By Kyla Ashbury | The Center Square
(The Center Square) – COVID-19 has claimed the lives of many residents of nursing homes and long-term care facilities, with these residents accounting for more than 40 percent of coronavirus deaths across the country. Now, the industry is asking for legal immunity when it comes to the virus.
The Indiana Health Care Association (IHCA)/Indiana Center for Assisted Living (INCAL) President Zach Cattell said IHCA and INCAL support a current law in the state regarding immunity.
IHCA/INCAL “is aware of the existing Indiana statute regarding immunity from civil liability for the provision of professional health care services by licensed health care providers during a declared disaster emergency,” Cattell told The Center Square. “It is important to note that the statute is not blanket immunity and any health care provider is still liable for gross negligence or willful misconduct.”

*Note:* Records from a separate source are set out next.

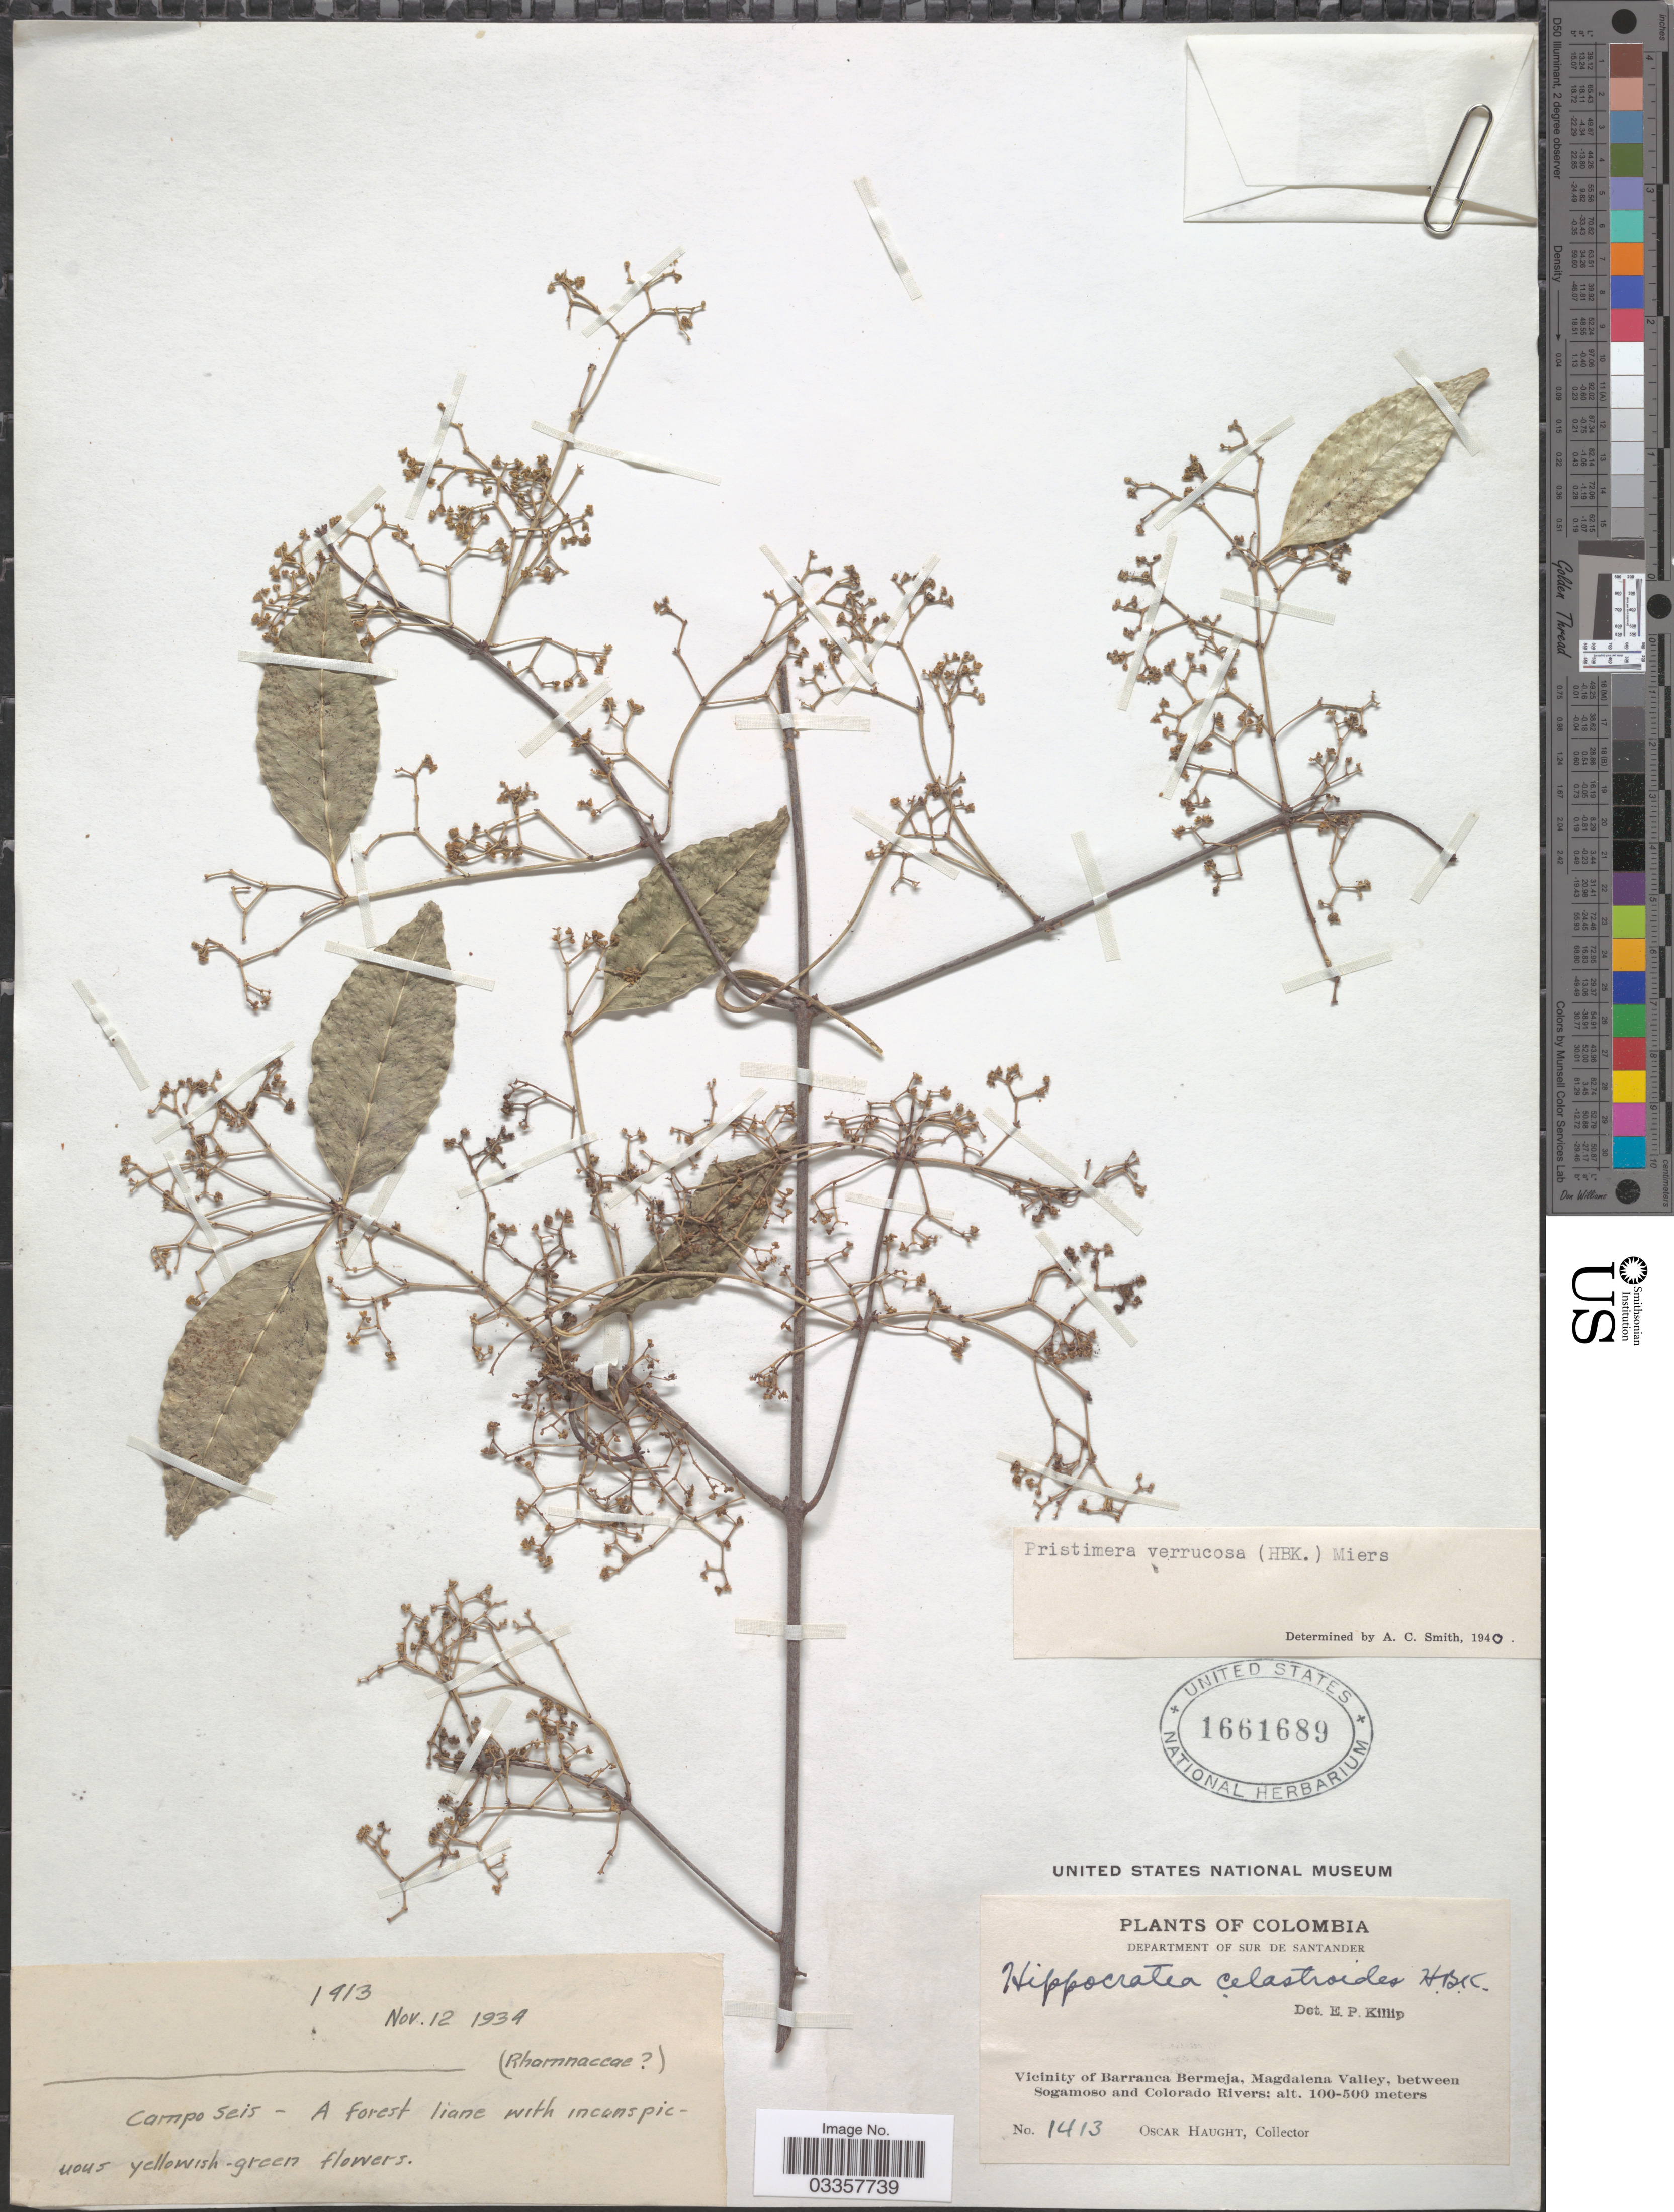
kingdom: Plantae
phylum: Tracheophyta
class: Magnoliopsida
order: Celastrales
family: Celastraceae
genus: Pristimera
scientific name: Pristimera verrucosa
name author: (Kunth) Miers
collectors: O. L. Haught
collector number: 1413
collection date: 1934-11-12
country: Colombia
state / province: Santander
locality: Department of Sur de Santander. Vicinity of Barranca Bermeja, Magdalena Valley, between Sogamoso and Colorado Rivers. Campo Seis.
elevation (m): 100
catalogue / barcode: US 1661689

Cattell said the origins of the law were unknown to the agencies.
“Though we are not aware of the specific circumstances that led the legislature to pass this law more than a decade ago, we support the existing law as it provides basic assurances to health care providers that their reasonable actions to provide patient care in response to the disaster emergency may be protected,” Cattell said.
The Herald Bulletin reported that there are currently more than 20 states that have passed laws or executive orders providing immunity to nursing homes and long-term care facilities from COVID-19-related lawsuits.
In April, Indiana clarified its own law providing immunity aside from gross negligence and willful misconduct.
AARP Indiana said it didn’t support the law.